The Demon Dog Barks: Documentaries of James Ellroy
There are almost as many movies about Ellroy as there are Ellroy adaptations. One of the most heavily documented living authors of the Twentieth Century, Ellroy is the subject of at least four full-length documentary films. Along with the aforementioned James Ellroy: Demon Dog of American Crime Fiction (1993) and Clara and Robert Kuperberg’s James Ellroy: American Dog (2006), Ellroy was the main subject of Nicola Black’s White Jazz (1995) and Vikram Jayanti’s Feast of Death (2001).
James Ellroy: Demon Dog of American Crime Fiction (Reinhard Jud, Austria, 1993)
Director Reinhard Jud treats Los Angeles as a character in his documentary. Unfortunately, it’s as underdeveloped a character as Ellroy. The city isn’t given a voice, nor does Ellroy provide one for it. Rather, there are too many bits of Ellroy merely rehashing his books and discussing settings. Much of the film is comprised of shots of police cars and lulls in narrative. There are also embarrassing moments of Ellroy howling at the moon and using language like "hepcats" and "nowheresville" with an acute lack of irony. The author also displays an absence of humility as he rambles on about his "stupefyingly complex [...] spellbinding social documents." Surrounded by framed press clippings about his work, he says, "I wanted to give people crime fiction on an epic level."
Somewhere in this lousy 90-minute documentary hides a good 30-minute film. Viewers are introduced to James Ellroy: his past, his proclivities, and his body of work.
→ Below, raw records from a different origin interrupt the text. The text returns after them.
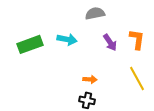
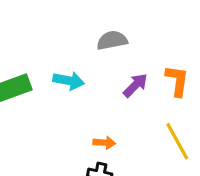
purple arrow: (110, 42) -> (135, 85), turned -102

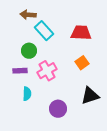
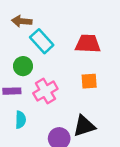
orange square: (82, 63) -> (89, 81), turned 32
black triangle: (90, 96) -> (84, 126), moved

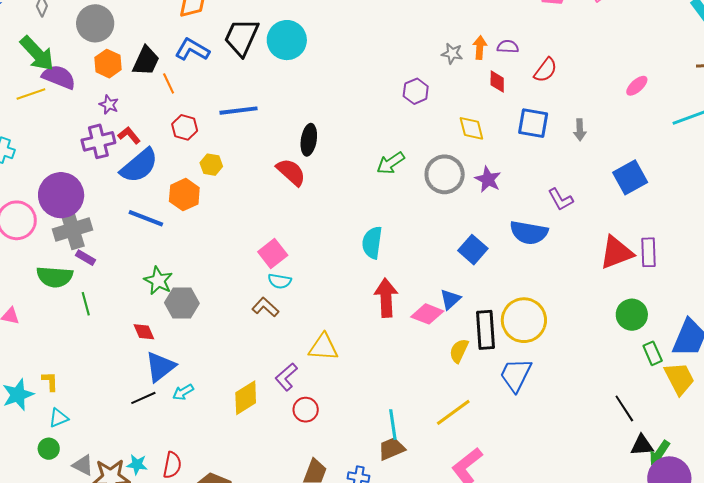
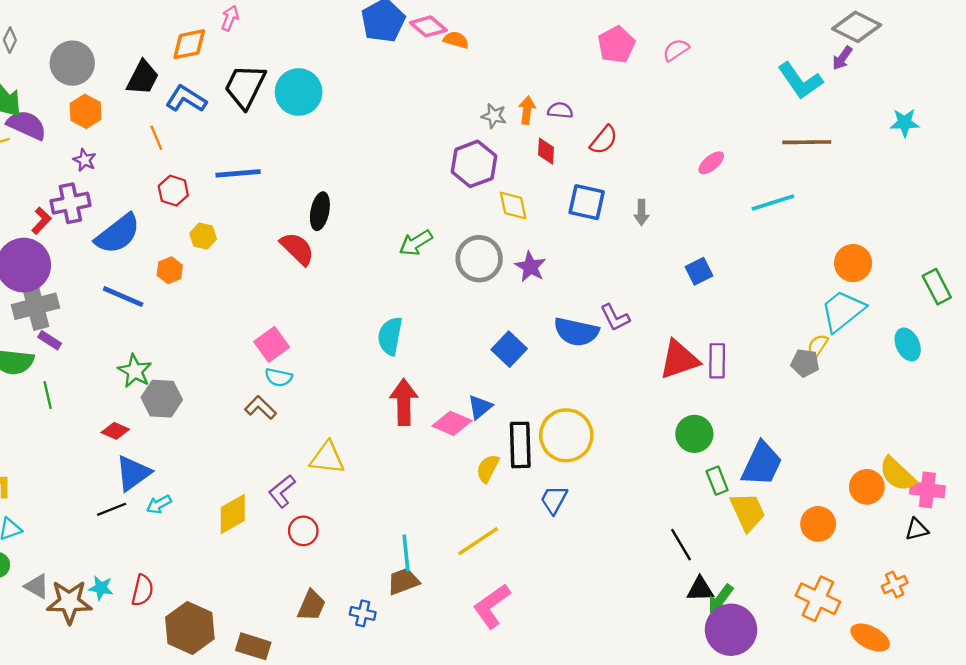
black trapezoid: (146, 61) -> (143, 78), moved
purple hexagon: (416, 91) -> (474, 164), moved, size x1.5
red L-shape: (129, 135) -> (41, 221), moved, turned 80
blue square: (630, 177) -> (699, 271), size x0.7
orange hexagon: (184, 195) -> (170, 270), size x0.7
purple L-shape: (561, 199) -> (615, 318), moved
red diamond: (144, 332) -> (115, 431), turned -45
blue trapezoid: (516, 375) -> (554, 500), size x0.7

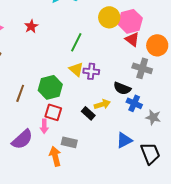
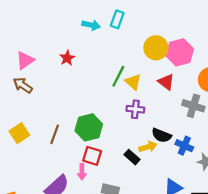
red triangle: (132, 39) -> (166, 82), moved
yellow triangle: (76, 69) -> (133, 82), moved
black semicircle: (122, 88) -> (162, 135), moved

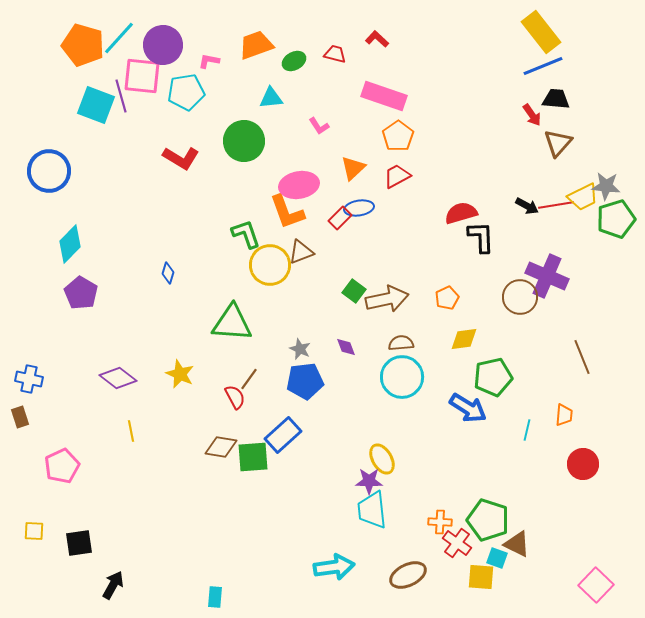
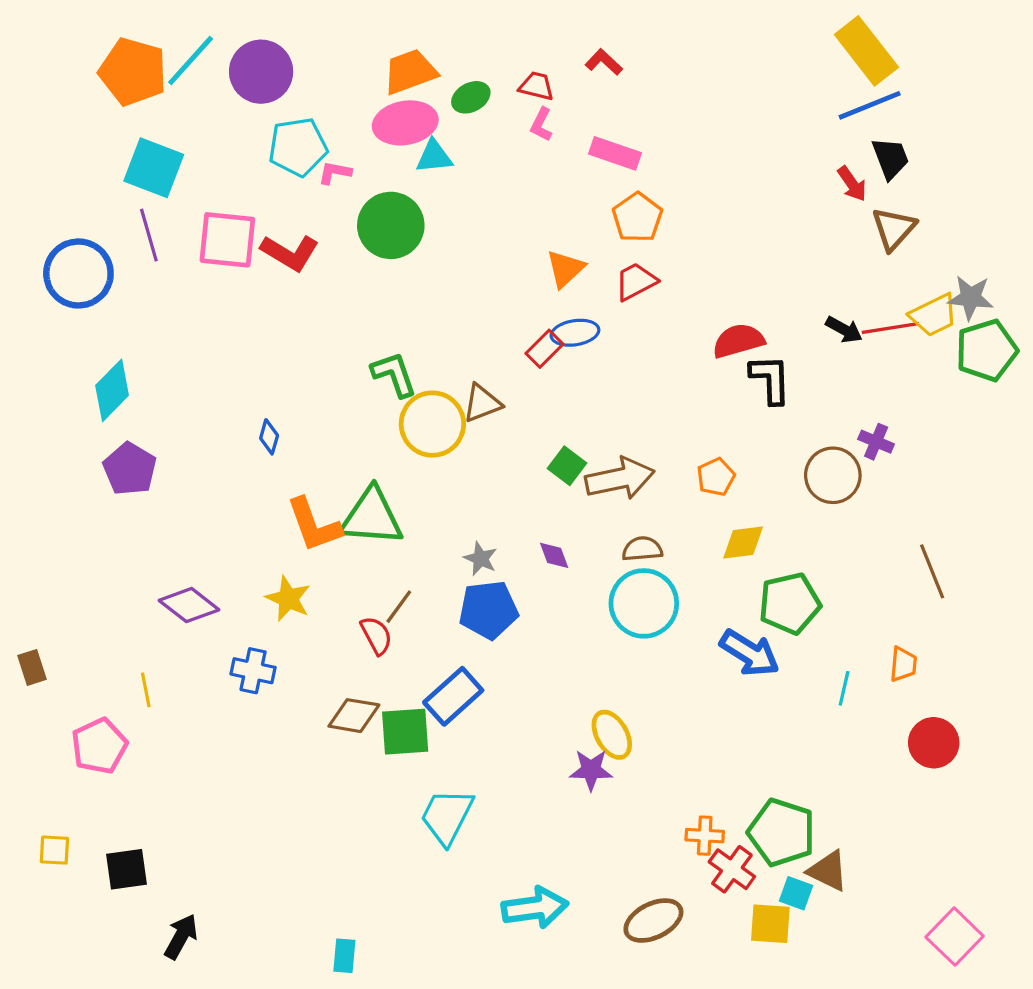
pink L-shape: (209, 61) -> (335, 173), moved
pink square: (142, 76) -> (227, 240), moved
purple line: (121, 96) -> (149, 235), moved
pink rectangle: (384, 96) -> (615, 153), size x0.7
black trapezoid: (556, 99) -> (890, 158), turned 64
pink L-shape: (319, 126) -> (541, 125), moved, turned 60
pink ellipse: (299, 185) -> (405, 123), moved
orange L-shape: (287, 212) -> (314, 525), moved
purple cross: (547, 276) -> (876, 442), size x0.5
blue cross: (29, 379) -> (253, 671), moved
yellow line: (131, 431) -> (146, 690), moved
cyan trapezoid: (372, 510) -> (447, 816), moved, turned 33

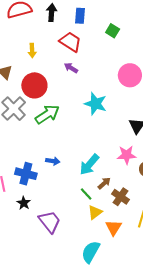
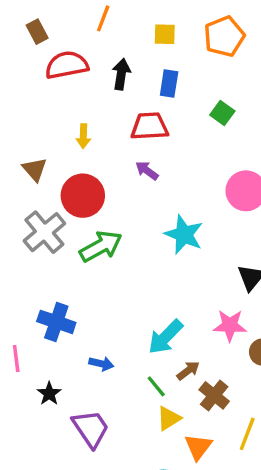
red trapezoid: (70, 42) -> (149, 126), turned -40
blue arrow: (53, 161) -> (101, 364), moved
blue cross: (26, 174) -> (56, 322), moved

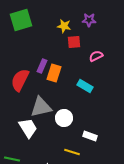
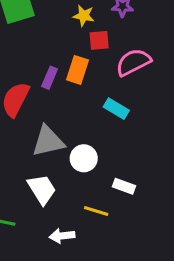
pink semicircle: (96, 56) -> (133, 62), size x1.6
orange rectangle: (54, 73) -> (77, 70), moved
white trapezoid: (28, 128) -> (42, 189), moved

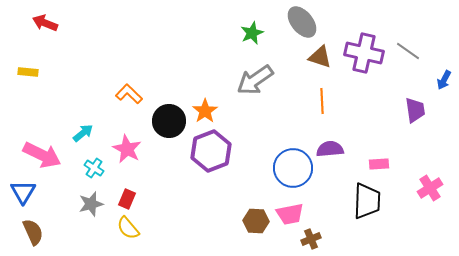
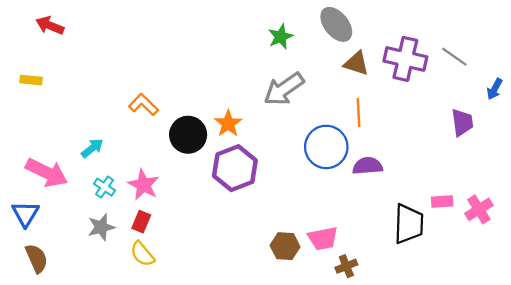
pink star: (127, 149) -> (144, 185), moved
pink rectangle: (379, 164) -> (442, 202), moved
blue circle: (293, 168) -> (326, 147), moved

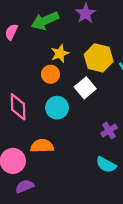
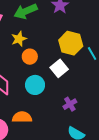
yellow star: (60, 53) -> (19, 39), moved
purple cross: (109, 130) -> (70, 104), moved

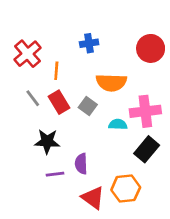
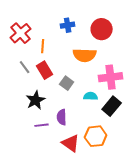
red circle: (151, 48) -> (102, 29), moved
gray square: (88, 106) -> (67, 83), moved
cyan semicircle: (118, 124) -> (91, 96), moved
black star: (47, 141) -> (36, 100), turned -30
His job is to make the nightmares of Los Angeles explicit. All of this makes for some fascinating material for Ellroy fans, but not for anyone else.
Feast of Death (Vikram Jayanti, 2001)
This rambling, rambunctious documentary displays the endless obsessing of James Ellroy over the death of his mother, Geneva. Most of the film is made up of diner conversations between Ellroy and police detectives. This makes for an intensely disinteresting documentary that makes viewers want to scream, "She’s dead! Get over it!" Even to an Ellroy fan, this film is an intense bore.
White Jazz (Nicola Black, United Kingdom, 1996)
Nicola Black’s work should be considered a good balance of Demon Dog and Feast of Death.
Like Demon Dog, there’s plenty of embarrassing poetry and howling from the "Demon Dog," along with background on the writer (provided by Ellroy himself). And, similar to Feast of Death, there’s a large portion of the film dedicated to Ellroy hanging out with Detective Bill Stoner, going over the case files of Geneva Ellroy. Luckily, the author doesn’t come across an ingratiating cop groupie in Black’s Channel Four documentary.
James Ellroy: American Dog (Clara and Robert Kuperberg, France, 2005)
This documentary should be considered as the filmed adaptation of My Dark Places. Another hour of James Ellroy obsessing about the murder of his mother, this work by Clara and Robert Kuperberg gives some background on Ellroy before diving into voiceover readings from the author’s maternally obsessed autobiography.
Shot on digital video with some nicely saturated colors (lots of deep red and blue filters), James Ellroy: American Dog chugs along the Dead Mother Highway with some pit stops along the way. Exits include Film Noir Boulevard, Crime Photos Way, and Dana Delany Drive. The radio is tuned to Overwrought Strings FM. Like Nicola Black’s White Jazz, the Kuperberg’s work strikes a good balance between the oddball writer and quixotic investigator. Definitely the sharpest of the Ellroy documentaries, this French workwhile not entirely rivetingis the best of the lot by default.